--- The records ---

◆ ◆ ◆ ◆ ◆

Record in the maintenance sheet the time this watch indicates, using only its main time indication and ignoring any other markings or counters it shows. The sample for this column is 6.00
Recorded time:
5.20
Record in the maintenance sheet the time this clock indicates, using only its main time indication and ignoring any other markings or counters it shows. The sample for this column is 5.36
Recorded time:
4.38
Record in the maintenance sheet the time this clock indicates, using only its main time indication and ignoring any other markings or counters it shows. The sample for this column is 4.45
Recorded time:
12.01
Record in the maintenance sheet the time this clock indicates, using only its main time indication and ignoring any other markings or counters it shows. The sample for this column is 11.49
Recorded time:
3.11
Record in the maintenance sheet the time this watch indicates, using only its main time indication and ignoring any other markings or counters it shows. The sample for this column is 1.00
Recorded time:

◆ ◆ ◆ ◆ ◆

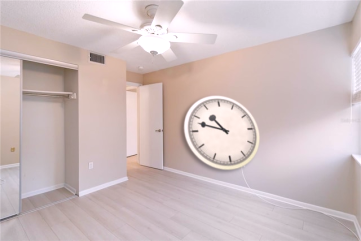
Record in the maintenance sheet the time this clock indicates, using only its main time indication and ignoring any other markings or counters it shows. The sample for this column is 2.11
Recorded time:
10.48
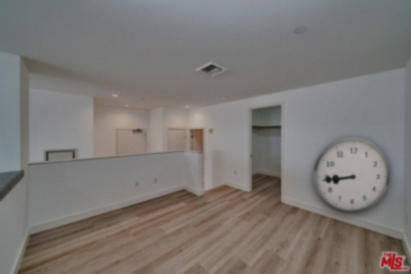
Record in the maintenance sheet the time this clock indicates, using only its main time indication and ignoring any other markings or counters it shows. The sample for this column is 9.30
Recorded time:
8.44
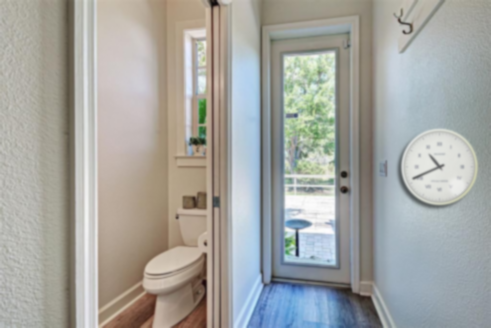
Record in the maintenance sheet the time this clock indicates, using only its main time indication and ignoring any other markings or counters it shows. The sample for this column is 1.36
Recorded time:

◆ ◆ ◆ ◆ ◆

Pull out every line in the entries above that contains the word "watch", and copy each one in full.

Record in the maintenance sheet the time this watch indicates, using only its main time indication and ignoring any other markings or counters it shows. The sample for this column is 6.00
Record in the maintenance sheet the time this watch indicates, using only its main time indication and ignoring any other markings or counters it shows. The sample for this column is 1.00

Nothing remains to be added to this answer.